** Input data follows **
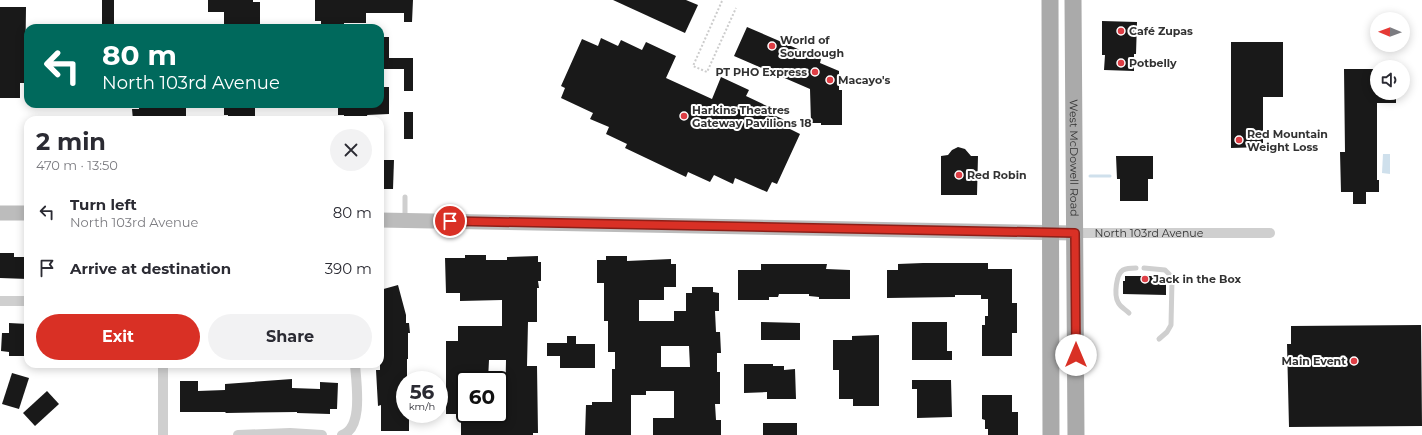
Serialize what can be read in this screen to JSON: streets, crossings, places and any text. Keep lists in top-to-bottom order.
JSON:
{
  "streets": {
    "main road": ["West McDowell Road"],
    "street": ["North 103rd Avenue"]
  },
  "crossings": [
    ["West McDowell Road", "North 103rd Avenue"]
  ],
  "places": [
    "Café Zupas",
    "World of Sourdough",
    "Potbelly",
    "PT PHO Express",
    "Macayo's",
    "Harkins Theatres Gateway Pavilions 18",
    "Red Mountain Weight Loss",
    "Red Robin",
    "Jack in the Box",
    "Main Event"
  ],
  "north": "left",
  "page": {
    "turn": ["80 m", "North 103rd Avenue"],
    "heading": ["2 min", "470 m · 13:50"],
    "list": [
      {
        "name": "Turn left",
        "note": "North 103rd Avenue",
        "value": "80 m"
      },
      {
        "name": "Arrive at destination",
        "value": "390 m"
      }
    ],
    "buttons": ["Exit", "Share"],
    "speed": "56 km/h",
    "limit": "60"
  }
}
** End of Input data **
Everything in the entries above, apart from the images, should be printed exactly.

> [Answer space]
Serialize what can be read in this screen to JSON: streets, crossings, places and any text. Keep lists in top-to-bottom order.
JSON:
{
  "streets": {
    "main road": ["West McDowell Road"],
    "street": ["North 103rd Avenue"]
  },
  "crossings": [
    ["West McDowell Road", "North 103rd Avenue"]
  ],
  "places": [
    "Café Zupas",
    "World of Sourdough",
    "Potbelly",
    "PT PHO Express",
    "Macayo's",
    "Harkins Theatres Gateway Pavilions 18",
    "Red Mountain Weight Loss",
    "Red Robin",
    "Jack in the Box",
    "Main Event"
  ],
  "north": "left",
  "page": {
    "turn": ["80 m", "North 103rd Avenue"],
    "heading": ["2 min", "470 m · 13:50"],
    "list": [
      {
        "name": "Turn left",
        "note": "North 103rd Avenue",
        "value": "80 m"
      },
      {
        "name": "Arrive at destination",
        "value": "390 m"
      }
    ],
    "buttons": ["Exit", "Share"],
    "speed": "56 km/h",
    "limit": "60"
  }
}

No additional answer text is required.